We’ve written about the reduction in giveaways and we’ve beaten the bushes about the end of publishing as we know it, but life does go on, and this year at BEA publishers are once again handing out galleys, bringing hopeful debut authors to sign and schmooze, and parading their bestsellers, believing that lightning will strike twice, or three, or 50 times. We’re crazy about all of it because despite the wonders of digital and the brave new world, there’s nothing like the excitement of watching an author finding the page to sign, or the fans waiting to meet that author whose book has broken their heart.
Some highlights this year
Free Press (3657, 3658) has 300 galleys of Brain on Fire: My Month of Madness by New York Post reporter Susannah Cahalan, a first-person account of her physical and mental breakdown and the doctors who figured out what exactly was going on. Editor Millicent Bennett won a coveted spot on the Editor’s Buzz panel for this one, where additional galleys will be available.
Gallery Books (3657) is giving away Chanel Bonfire: A Memoir (a category we don’t ever seem to get enough of). Here Wendy Lawless grows up with a sister and a mother billed as “a real-life Holly Golightly,” who moves them from trailer park to penthouse.
At St. Martin’s (3358), there’s 250 galleys of The Forgetting Tree, Tatjana Soli’s second novel after the success of her debut, The Lotus Eaters, that made the cover of the New York Times book review and sold some copies. This time Soli writes about a California ranch family dealing with a tragedy. And getting a copy of The Beautiful Mystery, the enduring Louise Penny’s next book in her Chief Inspector Gamache series, will definitely mean spending time in a long line.
Twelve (3627), emphatic about its boutique imprint status (translation: we are very selective), is giving away galleys of only two books, both novels, but with unfettered enthusiasm and big numbers: Schroder by Amity Gage (1,000 ARCs with French flaps and an author q&a) and debut novel Albert of Adelaide by Howard Anderson (750 copies), a rambunctious mix of genres with a platypus protagonist (the Albert of the title). We have to admire Twelve’s style. Schroder covers seven days on the road with a father and the daughter he’s kidnapped during a parental visit. Jonathan Franzen’s done a blurb, and publisher Cary Goldstein, we’re told, has been pursuing Gage since 2006 and believes this is her “breakthrough performance.”

• What is required
Write the next part of the BEA galley roundup, starting after its final sentence. The material after this point comes from a different source than the BEA galley roundup.

• Given records
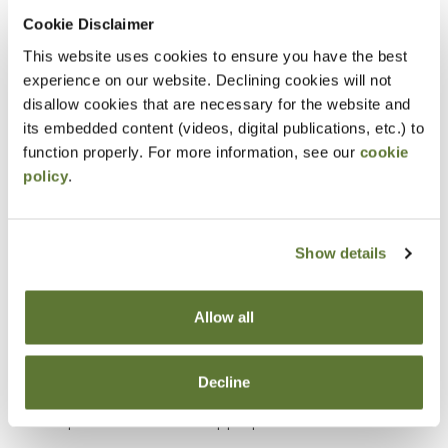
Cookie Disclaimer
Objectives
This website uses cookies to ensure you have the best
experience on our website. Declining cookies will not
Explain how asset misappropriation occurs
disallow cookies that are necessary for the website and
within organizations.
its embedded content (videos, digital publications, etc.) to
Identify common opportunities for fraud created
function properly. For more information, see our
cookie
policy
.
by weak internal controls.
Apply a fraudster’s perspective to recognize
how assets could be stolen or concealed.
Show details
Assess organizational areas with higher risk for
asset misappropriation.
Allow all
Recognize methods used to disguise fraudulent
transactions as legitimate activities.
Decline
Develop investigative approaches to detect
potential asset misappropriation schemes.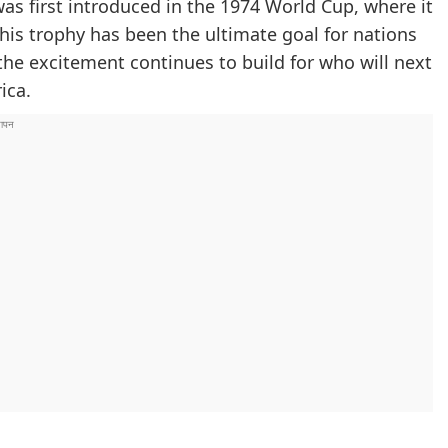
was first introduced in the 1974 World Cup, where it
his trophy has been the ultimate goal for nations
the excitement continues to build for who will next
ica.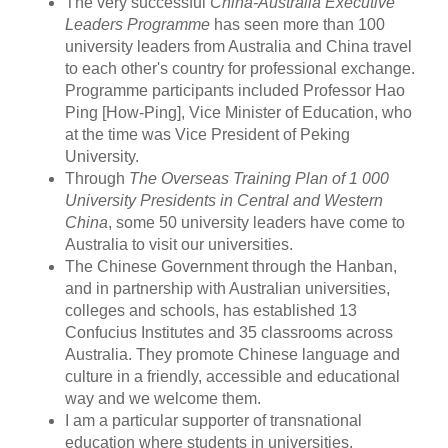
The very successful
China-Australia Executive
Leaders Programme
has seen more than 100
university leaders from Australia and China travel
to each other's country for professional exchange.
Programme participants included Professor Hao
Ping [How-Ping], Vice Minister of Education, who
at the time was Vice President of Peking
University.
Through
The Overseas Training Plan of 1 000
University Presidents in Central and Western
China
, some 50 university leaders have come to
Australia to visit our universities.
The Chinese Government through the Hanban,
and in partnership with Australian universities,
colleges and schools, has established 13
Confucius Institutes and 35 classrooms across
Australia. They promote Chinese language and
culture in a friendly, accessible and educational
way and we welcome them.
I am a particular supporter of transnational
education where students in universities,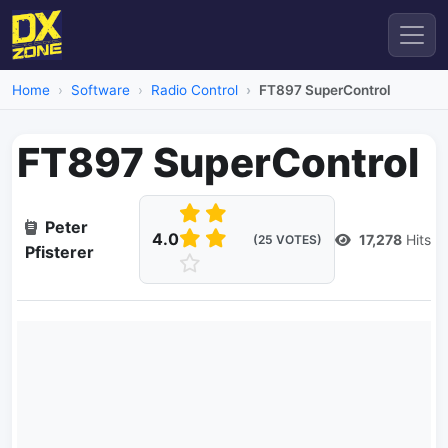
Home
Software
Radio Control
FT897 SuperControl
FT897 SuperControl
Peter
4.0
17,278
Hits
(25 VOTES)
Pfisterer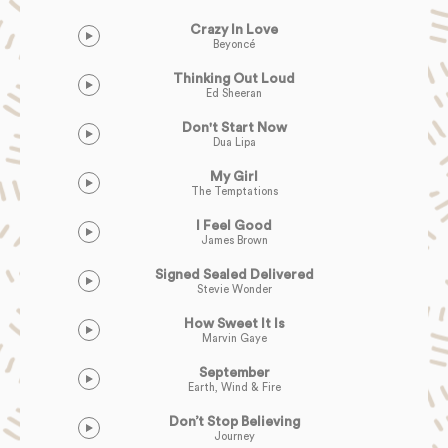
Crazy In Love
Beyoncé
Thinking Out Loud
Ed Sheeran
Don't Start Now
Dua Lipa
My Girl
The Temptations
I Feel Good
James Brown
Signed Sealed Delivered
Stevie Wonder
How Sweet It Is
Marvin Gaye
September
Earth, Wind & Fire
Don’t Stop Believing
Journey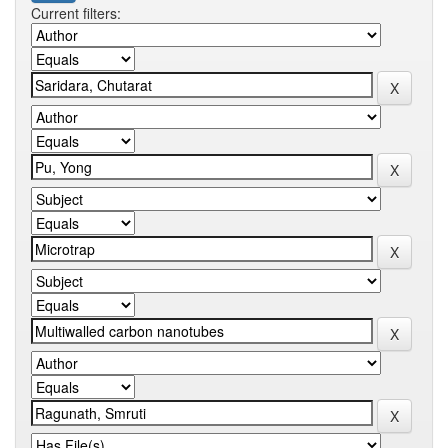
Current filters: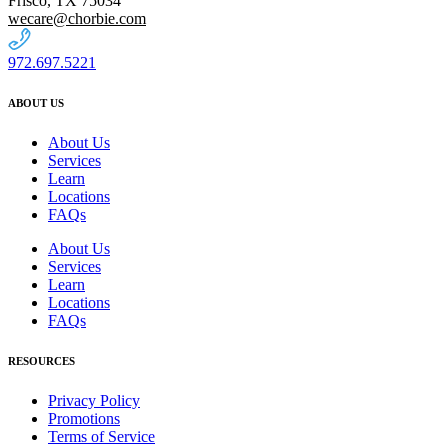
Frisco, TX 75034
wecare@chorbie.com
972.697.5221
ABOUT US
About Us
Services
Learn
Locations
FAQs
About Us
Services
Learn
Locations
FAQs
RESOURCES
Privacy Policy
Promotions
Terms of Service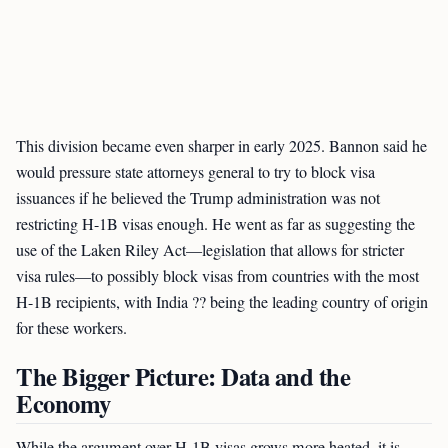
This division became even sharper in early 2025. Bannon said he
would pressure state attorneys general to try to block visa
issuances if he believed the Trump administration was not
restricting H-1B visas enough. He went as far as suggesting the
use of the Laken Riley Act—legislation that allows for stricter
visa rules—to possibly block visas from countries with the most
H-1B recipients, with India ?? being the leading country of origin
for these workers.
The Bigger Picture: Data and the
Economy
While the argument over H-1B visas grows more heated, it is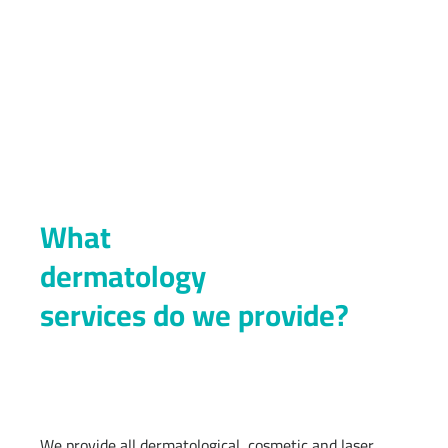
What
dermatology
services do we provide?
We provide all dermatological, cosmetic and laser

• Written answer
Harlequin (3739, 3740) is always a big presence at BEA, with many in-booth events, but the galleys we expect will be coveted are One Breath Away by Heather Gudenkauf, a novel that opens with an unknown armed man walking into an elementary school classroom, and Rebecca Coleman’s Heaven Should Fall, in which a young woman falls madly in love, has a baby, and moves with the baby daddy to his family’s New England farm complete with his complicated extended family (free tote bags available).
Farrar, Straus and Giroux (3358) has galleys of The Heart Broke by James Meek, whose 2005 novel set in Siberia, The People’s Act of Love, generated a lot of buzz (this time he’s sticking closer to home). In an interesting bit, there will be print and also digital giveaways of Robin Sloan’s Mr. Penumbra’s 24-Hour Bookstore, a 6,000-word story about finding a job and love, billed as a modern-day fairy tale.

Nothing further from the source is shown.